I shared a script below that measures the inference speed of parameter matched Transformers and LSTMs, both with the same number of layers. I expected that the Transformer would be faster as the sequence length increases since the Transformer can use teacher forcing for better parallelizability. However, I find that the LSTM is faster. Is this expected? I tested on both A100 and V100 GPUs.
import torch
import torch.nn as nn
import tqdm
ARCHITECTURE = 'transformer'
transformer_dim = 256
lstm_dim = 312
nhead = 4
num_layers = 5
if ARCHITECTURE == 'transformer':
d_model = transformer_dim
encoder_layer = nn.TransformerEncoderLayer(
d_model=transformer_dim,
nhead=nhead,
dim_feedforward=transformer_dim*4,
dropout=0,
batch_first=True
)
model = nn.TransformerEncoder(
encoder_layer=encoder_layer,
num_layers=num_layers
)
elif ARCHITECTURE == 'lstm':
d_model = lstm_dim
model = nn.LSTM(
input_size=lstm_dim,
hidden_size=lstm_dim,
num_layers=num_layers,
batch_first=True,
dropout=0
)
device = 'cuda' if torch.cuda.is_available() else 'cpu'
model = model.to(device)
parameters = sum(p.numel() for p in model.parameters())

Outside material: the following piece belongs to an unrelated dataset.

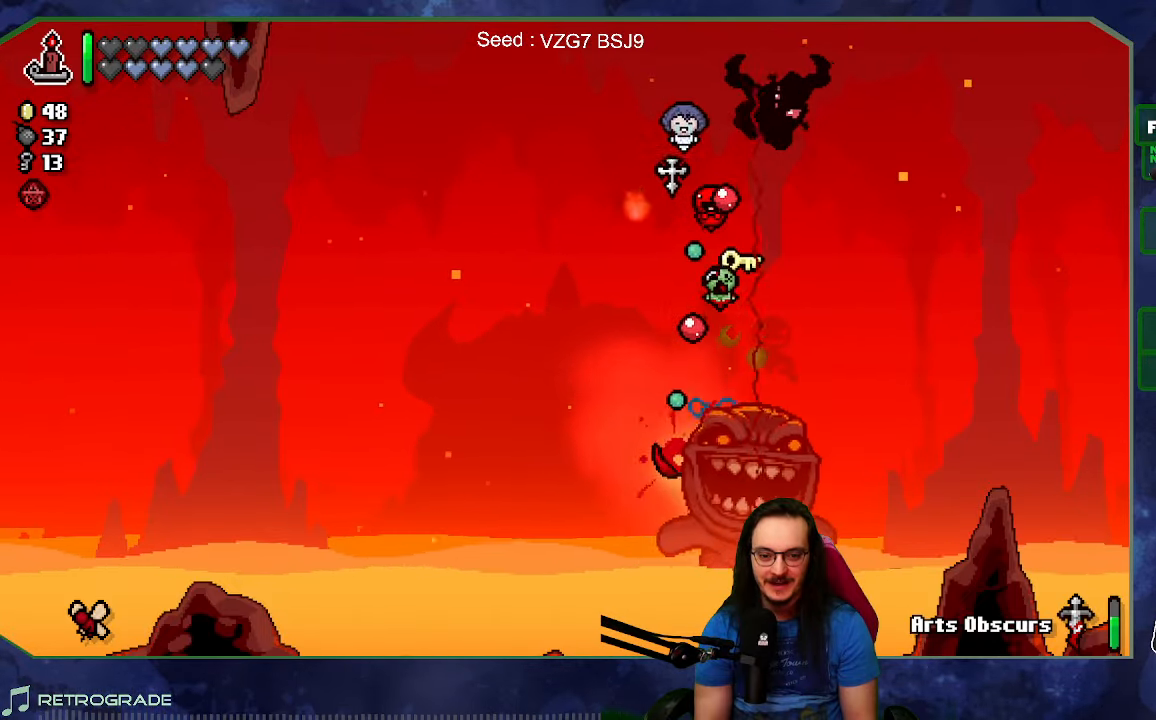
{"buttons": [], "left_stick": "center", "right_stick": "down", "events": [[34, "left_stick", "up"], [167, "L2", "down"], [217, "left_stick", "right"], [317, "L2", "up"], [317, "left_stick", "center"]]}
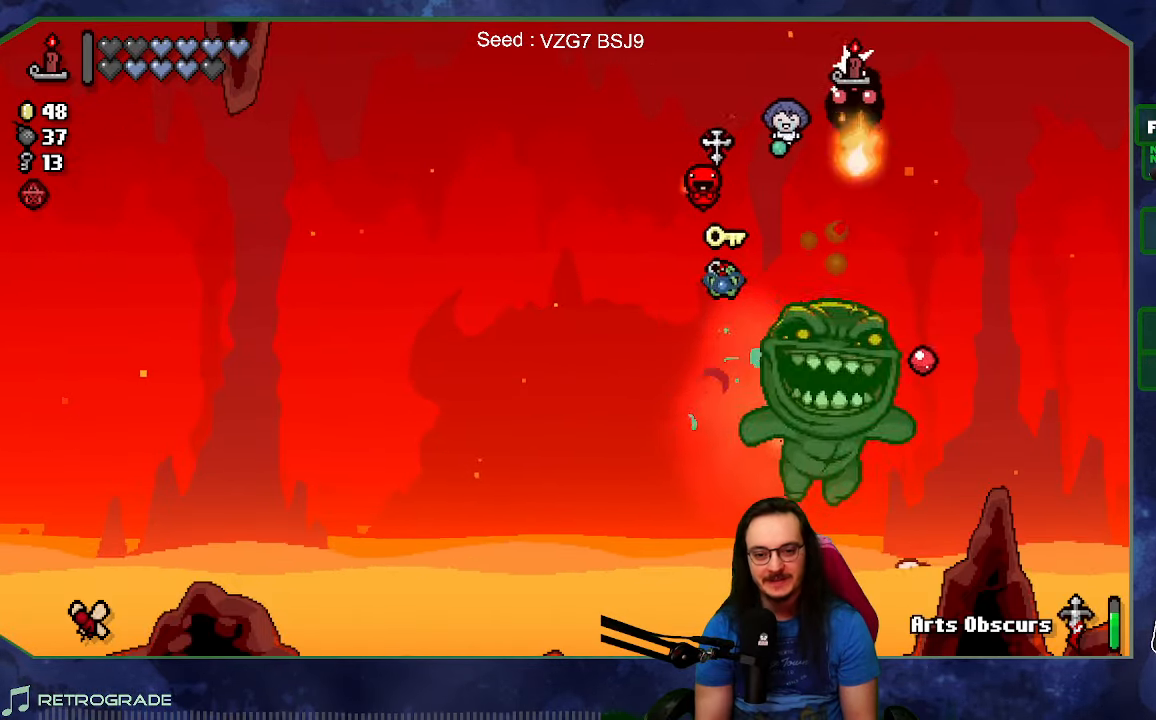
{"buttons": [], "left_stick": "up-left", "right_stick": "down", "events": [[167, "left_stick", "right"], [267, "left_stick", "up"], [334, "left_stick", "up-left"]]}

print(f'{parameters} parameters')
batch_size = 128
sequence_length = 1024
warmup_steps = 50
steps = 1000
log_frequency = 100
print('Warming up')
warmup_steps = tqdm.tqdm(range(warmup_steps))
for i in warmup_steps:
batch = torch.rand((batch_size, sequence_length, d_model), device=device)
out = model(batch)
torch.cuda.synchronize()
print('Finished warming up')
start = torch.cuda.Event(enable_timing=True)
start.record()
steps = tqdm.tqdm(range(steps))
for i in steps:
batch = torch.rand((batch_size, sequence_length, d_model), device=device)
out = model(batch)
if i % log_frequency == 0 and i > 0:
end = torch.cuda.Event(enable_timing=True)
end.record()
torch.cuda.synchronize()
elapsed_time_ms = start.elapsed_time(end)
elapsed_time_per_step_ms = elapsed_time_ms / log_frequency
print(f'Elapsed time per step: {elapsed_time_per_step_ms}ms')
start = torch.cuda.Event(enable_timing=True)
start.record()